Goal of the exercise → Transcribe the lines beginning at the one that contains "Ventura GPL 12В - 150Ач" and ending after the one that contains "Материал решетки пластины". Include both of those lines and nothing outside them.
━━━ Supplied material
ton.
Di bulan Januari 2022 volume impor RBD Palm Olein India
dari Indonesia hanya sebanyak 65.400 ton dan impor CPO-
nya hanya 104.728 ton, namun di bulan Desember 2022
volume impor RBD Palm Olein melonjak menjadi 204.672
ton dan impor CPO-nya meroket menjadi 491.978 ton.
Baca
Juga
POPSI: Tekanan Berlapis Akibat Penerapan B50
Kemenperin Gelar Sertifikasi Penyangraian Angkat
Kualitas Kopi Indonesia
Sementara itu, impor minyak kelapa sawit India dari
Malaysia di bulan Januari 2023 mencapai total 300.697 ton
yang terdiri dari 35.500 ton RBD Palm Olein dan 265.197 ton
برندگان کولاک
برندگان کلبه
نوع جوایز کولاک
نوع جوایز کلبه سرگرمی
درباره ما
━━━━━━
━━━ Supplied material
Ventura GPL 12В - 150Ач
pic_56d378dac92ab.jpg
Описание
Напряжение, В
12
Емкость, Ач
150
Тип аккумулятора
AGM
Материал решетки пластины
━━━━━━
Finished exercise →
Ventura GPL 12В - 150Ач
pic_56d378dac92ab.jpg
Описание
Напряжение, В
12
Емкость, Ач
150
Тип аккумулятора
AGM
Материал решетки пластины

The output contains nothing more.